TASK DESCRIPTION:
Update only the data starting with the line that contains "Valstybinė mokesčių inspekcija prie Lietuvos" and going on through the line that contains "asmenų registre", replacing "Vilnius" with "Kaunas" and leaving all else unchanged. Give back those lines alone.

MATERIAL PROVIDED:

---+---

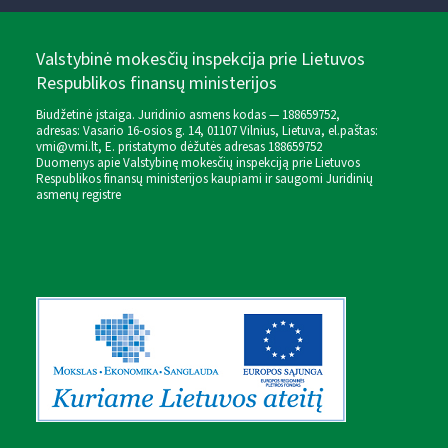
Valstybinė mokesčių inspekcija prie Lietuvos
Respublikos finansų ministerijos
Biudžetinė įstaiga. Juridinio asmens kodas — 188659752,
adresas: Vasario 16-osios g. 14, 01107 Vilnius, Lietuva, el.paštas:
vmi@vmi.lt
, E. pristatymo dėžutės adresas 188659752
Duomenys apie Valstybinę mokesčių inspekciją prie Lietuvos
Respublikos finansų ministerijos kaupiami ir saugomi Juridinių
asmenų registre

---+---

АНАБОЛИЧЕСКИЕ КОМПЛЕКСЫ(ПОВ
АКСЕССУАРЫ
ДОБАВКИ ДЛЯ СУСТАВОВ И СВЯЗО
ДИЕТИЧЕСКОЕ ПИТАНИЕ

---+---

EXERCISE ANSWER:
Valstybinė mokesčių inspekcija prie Lietuvos
Respublikos finansų ministerijos
Biudžetinė įstaiga. Juridinio asmens kodas — 188659752,
adresas: Vasario 16-osios g. 14, 01107 Kaunas, Lietuva, el.paštas:
vmi@vmi.lt
, E. pristatymo dėžutės adresas 188659752
Duomenys apie Valstybinę mokesčių inspekciją prie Lietuvos
Respublikos finansų ministerijos kaupiami ir saugomi Juridinių
asmenų registre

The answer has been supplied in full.